Ich glaube, das ist so bedeutsam ... auch wenn die Wesen um uns herum nicht mit dem Wesen des Menschen vergleichbar sind, sind sie doch in ihrem einzigartigen Dasein zu wertschätzen und zu respektieren.
Dem Baum zu unterstellen, er würde tatsächlich im Sinne des Menschen "müde" sein von seiner Wanderschaft kann man eins zu eins natürlich nicht ... aber man kann sich vorstellen, dass es etwas unbekanntes gibt, das dem Baum signalisiert, dass er sterben wird. Und wir Menschen drücken das in unserer Sprache eben so aus, auch wenn es für den Baum anders ist. Wir Wesen in der Natur sind darin alle gleich ... wir sterben ...

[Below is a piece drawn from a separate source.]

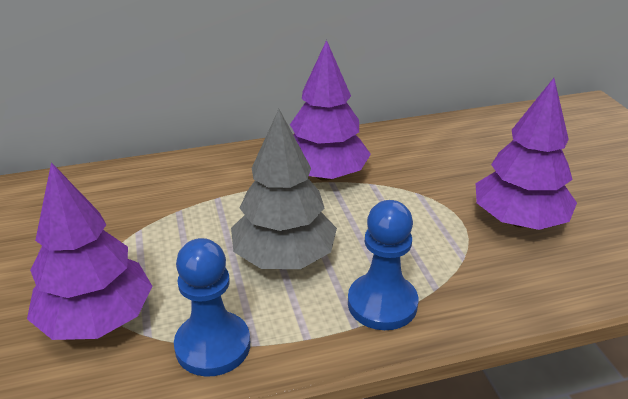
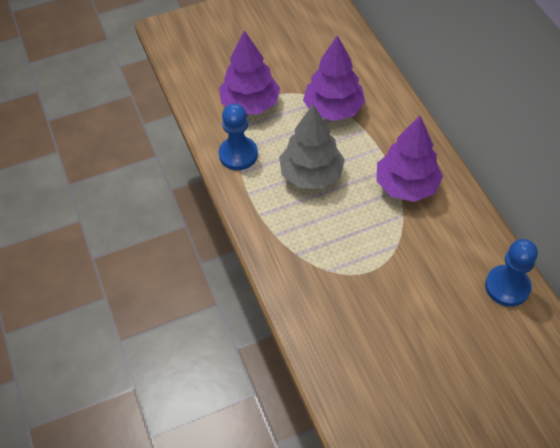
camera: 85 degrees right, 20 degrees up
(382, 303) = (279, 226): blue pawn -> blue pawn (507, 287)
(518, 220) = (377, 307): purple tree -> purple tree (333, 109)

Man weiß inzwischen, dass Bäume sich gegenseitig warnen können, wenn eine Gefahr droht, damit sie z.B ihren Wasserspeicher entsprechend regulieren können um sich und andere Bäume schützen. Es sind Wesen mit einer erstaunlichen Fähigkeit zur Kommunikation und sozialen Interaktion, die man ihnen vor 100 Jahren nie zugetraut hätte. Und wir können noch so viel über sie erfahren und in der Wechselwirkung über uns auch.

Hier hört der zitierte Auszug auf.